В обычном, принятом смысле слова роман вообще нельзя назвать романом. Здесь нет никакой определенности — географической, повествовательной, — нет привычных героев. Все намеренно зыбко, сознательно импрессионистично. Наверное, можно сказать, что в этом романе предпринята попытка описать жизнь с помощью «потока сознания».
Вопрос о влиянии «Улисса» Джойса возникает почти всегда, когда речь заходит об описании внутренней, сокровенной жизни в книгах Вирджинии Вулф. Впервые с «Улиссом» Вулф познакомилась еще в 1918 году, когда эпизоды романа печатались на страницах журнала «Литтл ревью». Естественно, что искусство Джойса бурно обсуждалось в среде блумсберийцев. То, что Джойс оказал на Вирджинию Вулф воздействие, и немалое — несомненно. Писательницу не могло не заинтересовать конечное стремление Джойса «вырвать секрет у жизни», сказать «общечеловеческую правду». Ей, конечно, были важны как мастеру технические приемы повествовательного искусства Джойса. Но считать Вулф последовательницей Джойса, его ученицей вряд ли возможно. Титанизм, гигантомания искусства Джойса, образный и словесный монументализм, так масштабно проявлявшийся в объеме его книги, мифотворчестве, структуре и системе символов-лейтмотивов, претили писательнице, которая при всем ее новаторстве развивалась в утонченной традиции психологического искусства английского романа, уходящего своими корнями в книги Стерна, Джейн Остен, позднего Теккерея.

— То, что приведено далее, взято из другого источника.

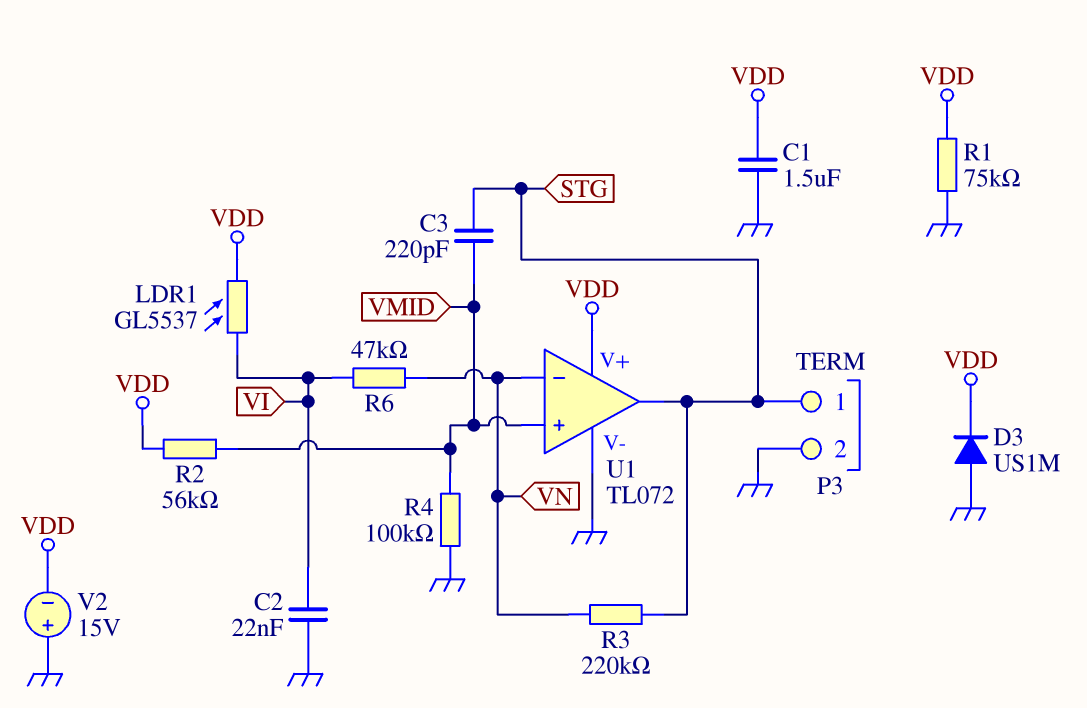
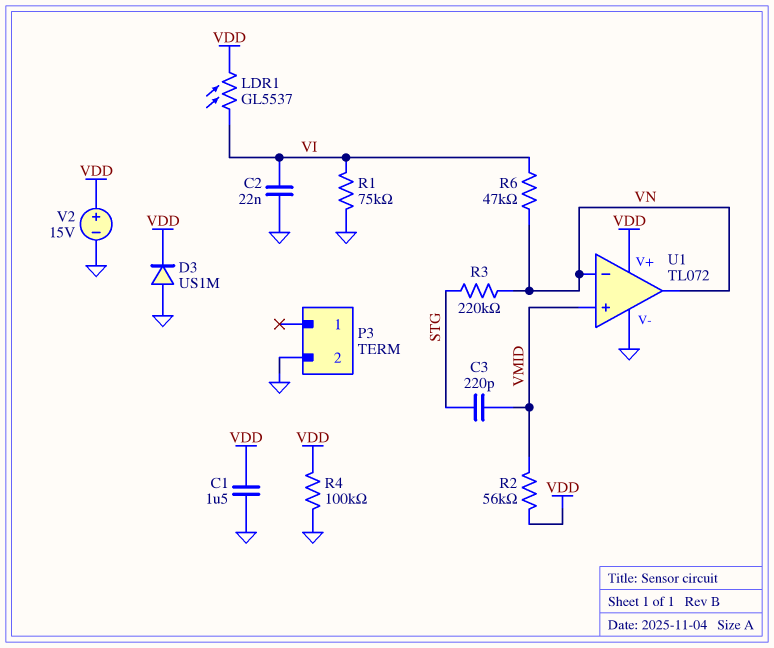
P3 pin 1: STG -> none
R1: 75k (GND, VDD) -> 75k (GND, VI)
R4: 100k (GND, VMID) -> 100k (GND, VDD)
U1 pin out: STG -> VN
V2: 15V (plus GND, minus VDD) -> 15V (plus VDD, minus GND)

Для историка литературы это произведение особенно интересно тем, что оно погранично — Вирджиния Вулф еще в чем-то крепко связана с традицией великого романа XIX века, с его выверенной повествовательной техникой. Но, с другой стороны, пуповина уже надорвана. Писательница всеми силами стремится сделать шаг к воплощению Истины. А истина эта неуловима, изменчива и всячески противится рациональному анализу.
Но не надо при этом думать, что вместо реальной, полнокровной жизни читателю предлагается метафизическое «нечто». Жизнь, «обожаемый мир», как говорила Вулф о море, детях, плывущем ранним утром пароходе, летнем дожде, весеннем саде — расцветает десятками красок в ее романе.
У Вулф, как и у всякого писателя, были свои излюбленные темы. Она, сама не знавшая радости материнства, много писала о детях, наверное, потому, что детство — время, когда душа еще не успела скрыться от мира под одеждами воспитания, приличий.